Every athlete has good days and bad days, both in practice and in competition. And it’s hard not to walk away from a bad practice feeling frustrated and disappointed in yourself for not performing to your usual standards. But despite that feeling, you go back the next day for more, without missing a beat.

Even in the professional world, it’s perfectly fine to have good days and bad days, and everyone has them. What sports taught me was how to move past the bad days and keep on the track towards totally rocking at my job. Nothing can bring me down for more than a day at a time.

Early is On Time!

Perhaps one of the most valuable lessons I learned from my swimming career came from one coach that I had from the time that I was about 11 years old all the way through my college career – “Early is on time.” As terrible as it was to drag my tired self out of bed at 5am for morning swim practice, I knew that I couldn’t be late, because if I was, there would be a treacherous punishment just waiting for me when I finally arrived at the pool (have any of you ever done 1,000 straight yards of butterfly in a pool? A recommendation – if you don’t know what it’s like, don’t find out!).

As a result, I was never late. Ever. Not for practice, not for classes in college, and now not for work or meetings or presentations or anything else. In fact, I’m usually 10 or 15 minutes early to the things that are most important to me (social events aside, since we all know that being fashionably late is way cooler than being the first one at a party – duh). It’s this engrained little seed in the back of my mind as a result of that one coach – being 15 minutes early to everything means that you’ll always be on time.

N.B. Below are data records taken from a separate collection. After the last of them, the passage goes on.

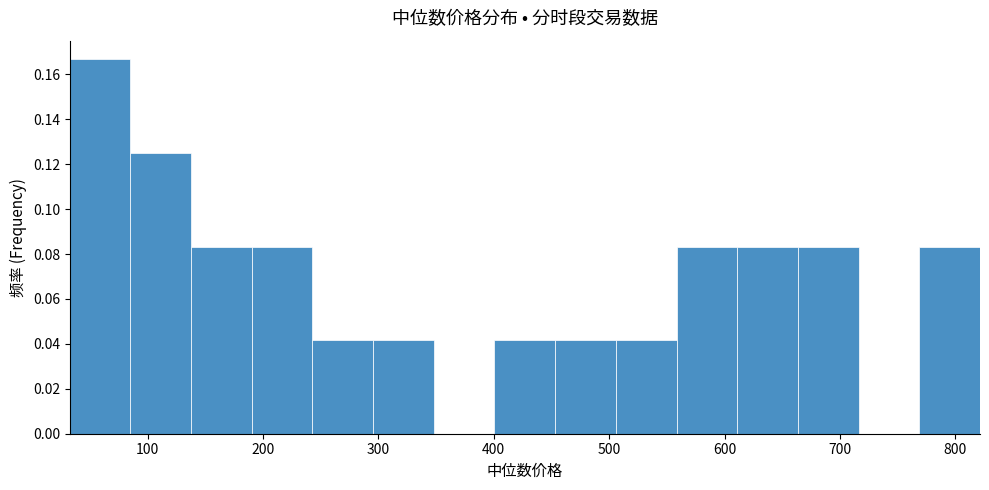

Over which range of the x-axis is the bar tallest?

30 to 90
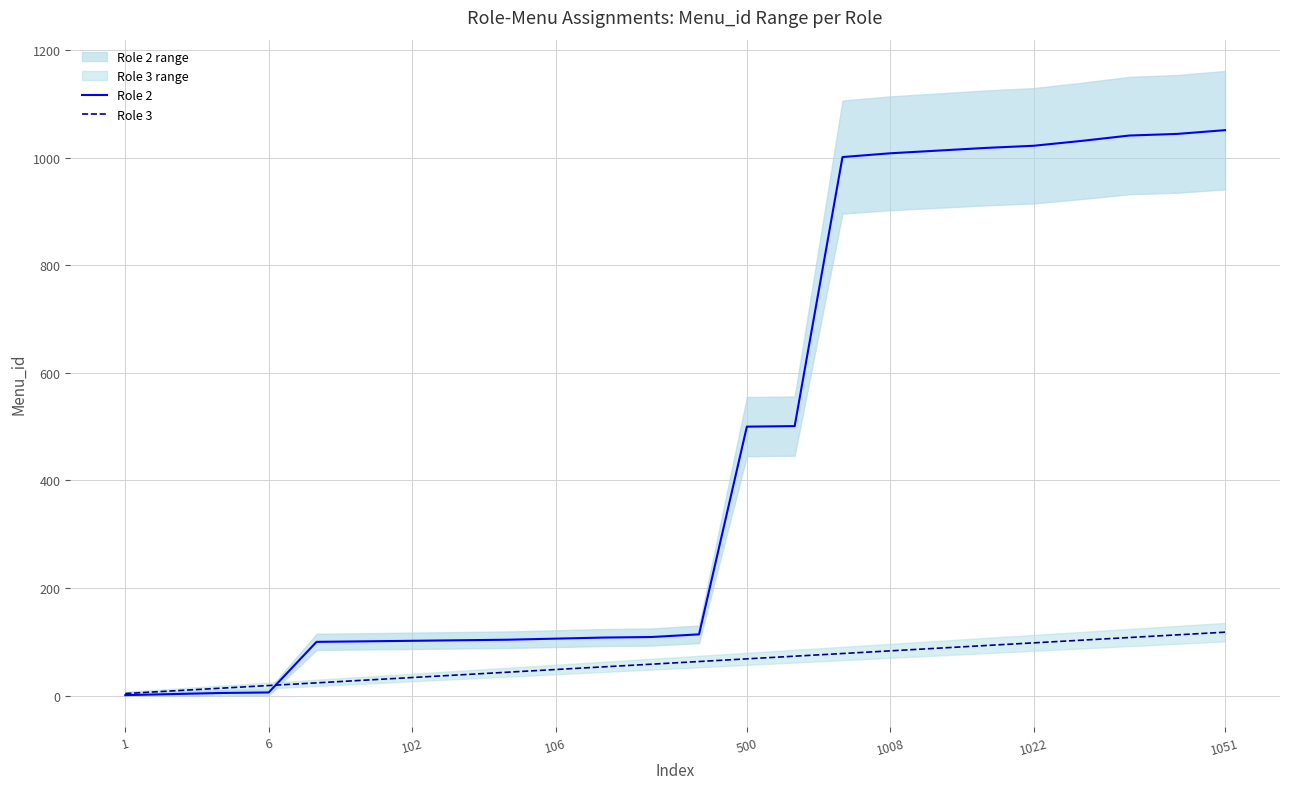

Is it true that Role 2 equals 611.6 at 1022?

False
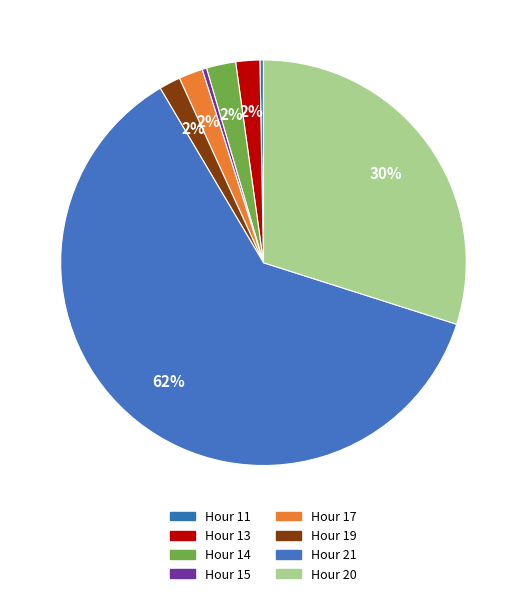

Which slice is the smallest?

Hour 11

While I may not be quite as ripped as I used to be in college, and I can’t eat my way through rough days without facing the consequences, I can still relate a lot of what I do in my professional life back to my sport. I’ve grown up since my major swimming days (I do still train and compete, but it’s for me now, not anyone else) and I’ve learned a lot along the way, and I know that the majority of elite athletes out there have futures in something other than their sports. So take what you can from your sport and learn from it. It’ll make you a better person, and a better professional, in the long run.